_Task to complete_:
Which lines belong in the answer? Exactly those from the line containing "vfov_deg: 25.7" through the last line of the records below, repeated as written.
**** Supplied material ****
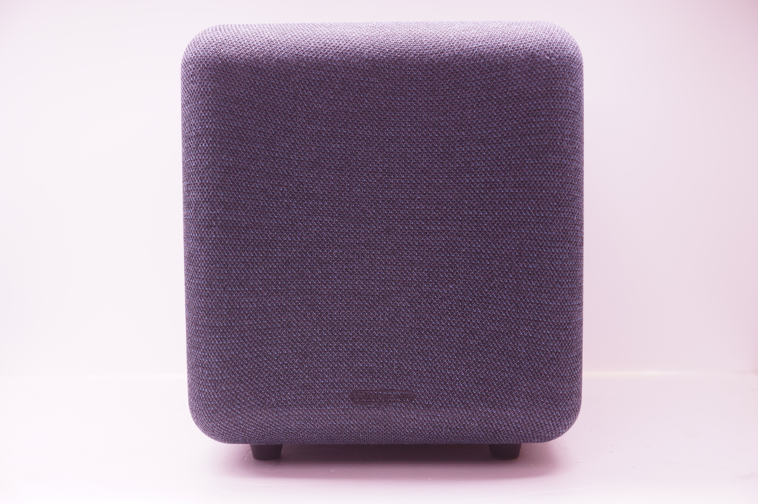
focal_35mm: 52
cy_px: 252
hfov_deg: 37.9
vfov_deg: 25.7
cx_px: 379
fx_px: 1104
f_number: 4
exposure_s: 1/60
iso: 200
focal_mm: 35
****
_Answer to the problem_:
vfov_deg: 25.7
cx_px: 379
fx_px: 1104
f_number: 4
exposure_s: 1/60
iso: 200
focal_mm: 35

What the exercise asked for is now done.